///2016 Abstract Details
2016 Abstract Details2019-07-15T10:10:51-05:00

Point of Care Transthoracic Echocardiography for Peripartum Hypotension

Abstract Number: SA-68
Abstract Type: Case Report/Case Series

Shail Patel MD1 ; Jie Zhou MD, MS, MBA2; DIrk Varelmann MD3

Introduction: Hypotension following epidural placement is a common clinical scenario encountered in the obstetric population. Sympathectomy resulting in decreased vascular tone is the primary etiology. Hypotension in this setting is commonly managed with intravenous fluids (IVF) and vasopressors. We report a case of post-epidural hypotension refractory to IVF and vasopressors and the usefulness of point of care (POC) echocardiography in its management.

Case: A 35-year-old parturient (G4P3) at 41 weeks of gestational age with no significant past medical history was admitted to the labor and delivery floor for induction of labor. The patient was noted to have an episode of variable decelerations. On day 2, a lumbar epidural at L3-4 level was placed without any complications. Three boluses of 5 mL of a mixture of 0.125% bupivacaine with 2 mcg/mL fentanyl were administered over 15 minutes, and an infusion was continued at the rate of 6 mL/h. The baseline systolic blood pressure (SBP) was noted to be around 110mmHg. Minutes after the last bolus, the patient became comfortable; however, the SBP was noted to be in the 90s mmHg which was treated with 1L IVF and intermittent doses of vasopressors. One hour after the epidural, late decelerations were noted and the anesthesia team was called for evaluation. SBPs were noted be 80s-90s mmHg . At this time, oxytocin infusion was stopped by the obstetric team.
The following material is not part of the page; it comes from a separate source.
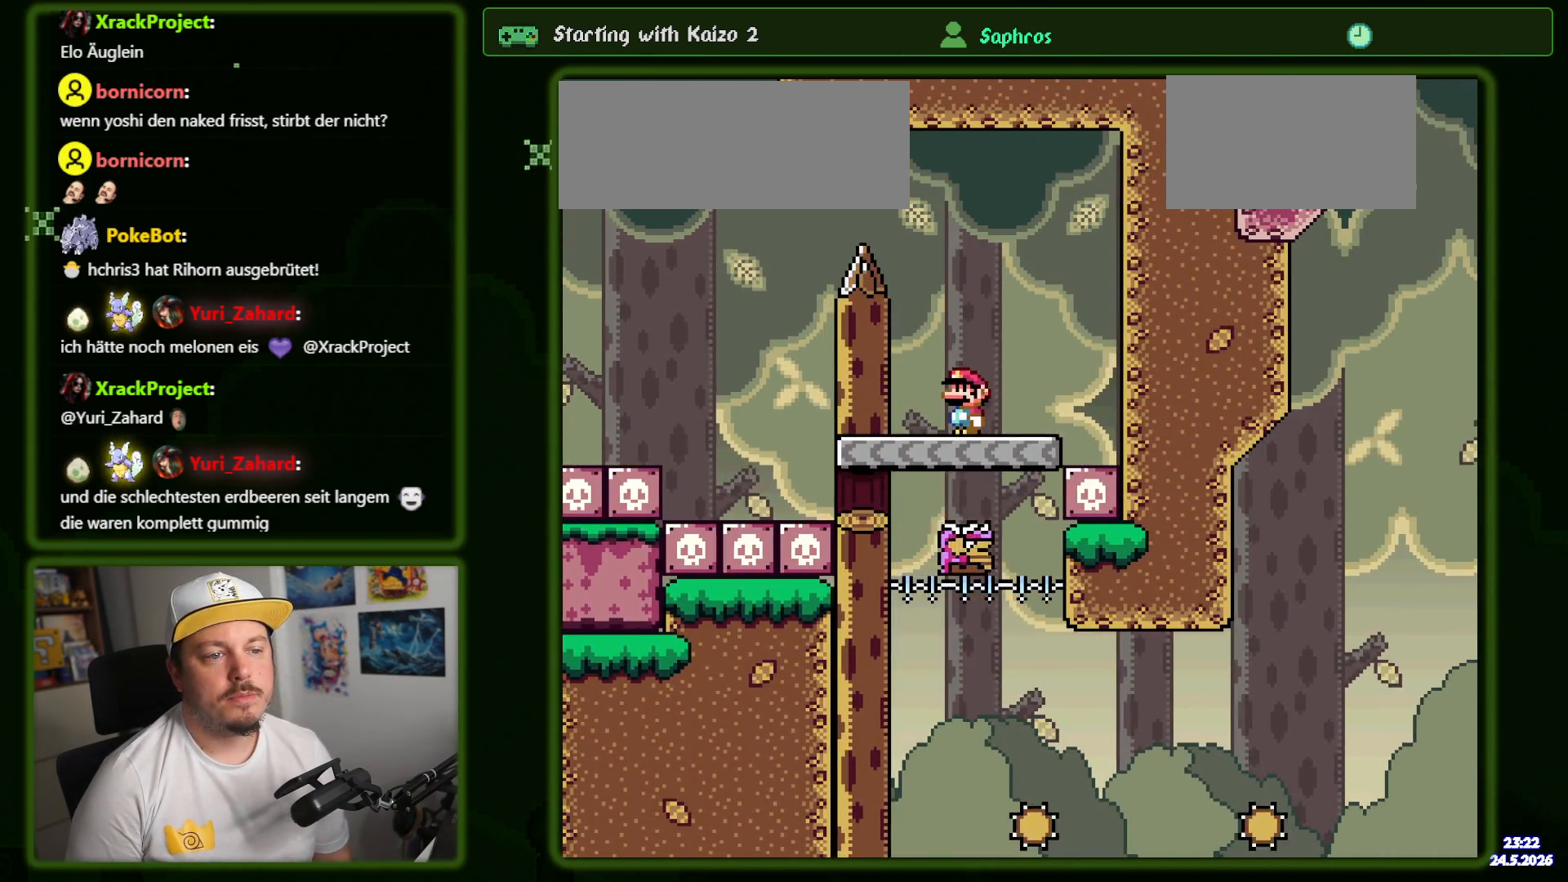
{"dt_ms": 500, "buttons": ["X", "DPAD_RIGHT"], "events": [[17, "X", "down"], [334, "DPAD_RIGHT", "down"]]}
Given the persistent hypotension despite fluid bolus and vasopressors, a POC bedside transthoracic echocardiogram (TTE) was performed to evaluate volume status. The TTE was notable for preserved left ventricular function, well filled ventricles, and the absence of inferior vena cava (IVC) respiratory variations. At this time, the decision was made to not administer additional IVF and to treat with vasopressors. The blood pressure returned to baseline shortly thereafter as well as a reassuring fetal heart tracing. Oxytocin was subsequently resumed at a lower dose. The patient was surgically delivered 12 hours later for recurrent decelerations.
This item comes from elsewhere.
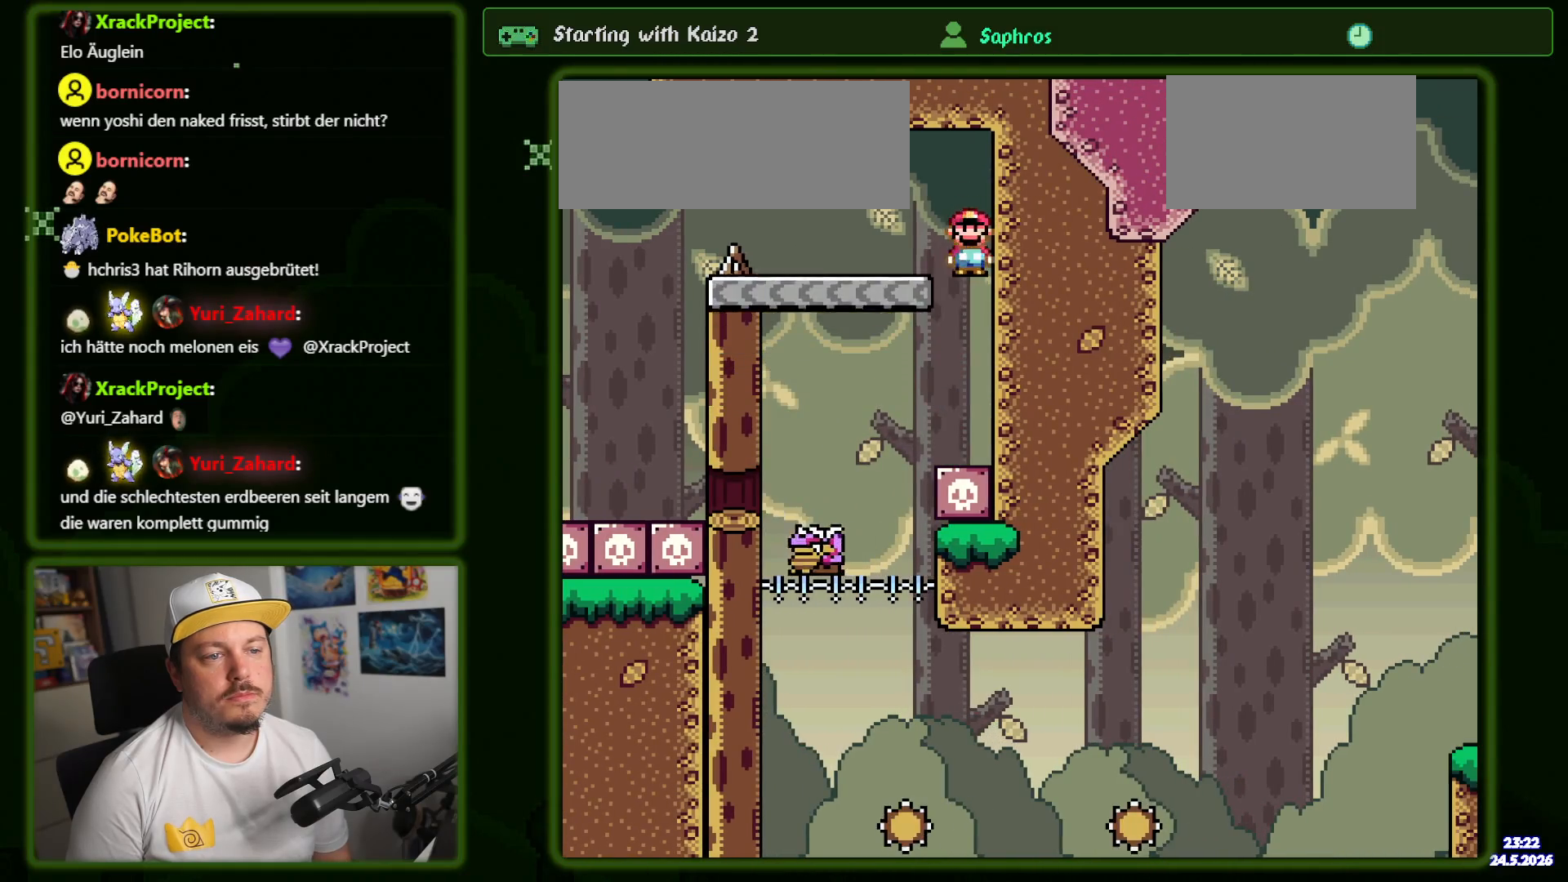
{"dt_ms": 500, "buttons": ["X", "DPAD_RIGHT"], "events": [[267, "A", "up"], [267, "DPAD_LEFT", "up"], [350, "DPAD_RIGHT", "down"]]}
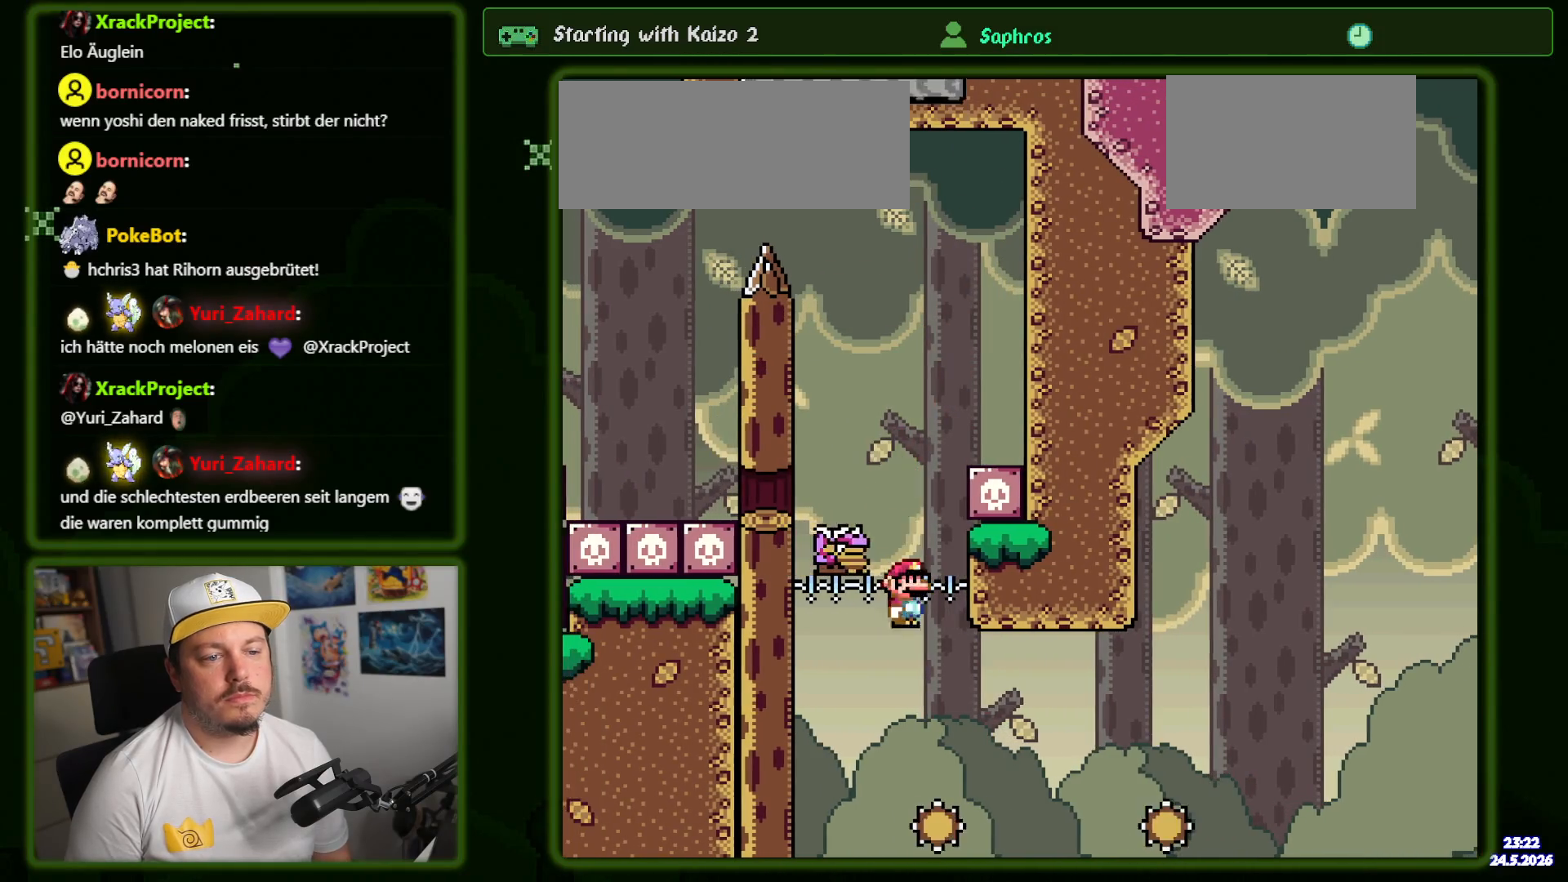
{"dt_ms": 500, "buttons": ["A", "X", "DPAD_RIGHT"], "events": [[134, "A", "down"]]}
Discussion: With advances in image quality and availability, ultrasound has now become ubiquitous in clinical practice. It is a valuable tool that can be used to evaluate cardiac parameters such as systolic function, valvular function, volume status via left ventricular end diastolic volume and IVC fullness. We have presented a case of persistent hypotension in a parturient with an epidural. The POC TTE allowed us to rule out life threatening pathologies through an efficient and non-invasive modality. It also facilitated in tailoring the clinical management of such patients with intriguing clinical presentations by sparing them from unnecessary treatment with additional IVF. POC TTE can be be used to better manage common clinical scenarios like this encountered by the obstetric anesthesiologist.


Lee A. Semin Perinatol 2014;38(6):349-58. 

Khasawneh FA, Smalligan ED. Postgrad Med 2010;122(3):230-7.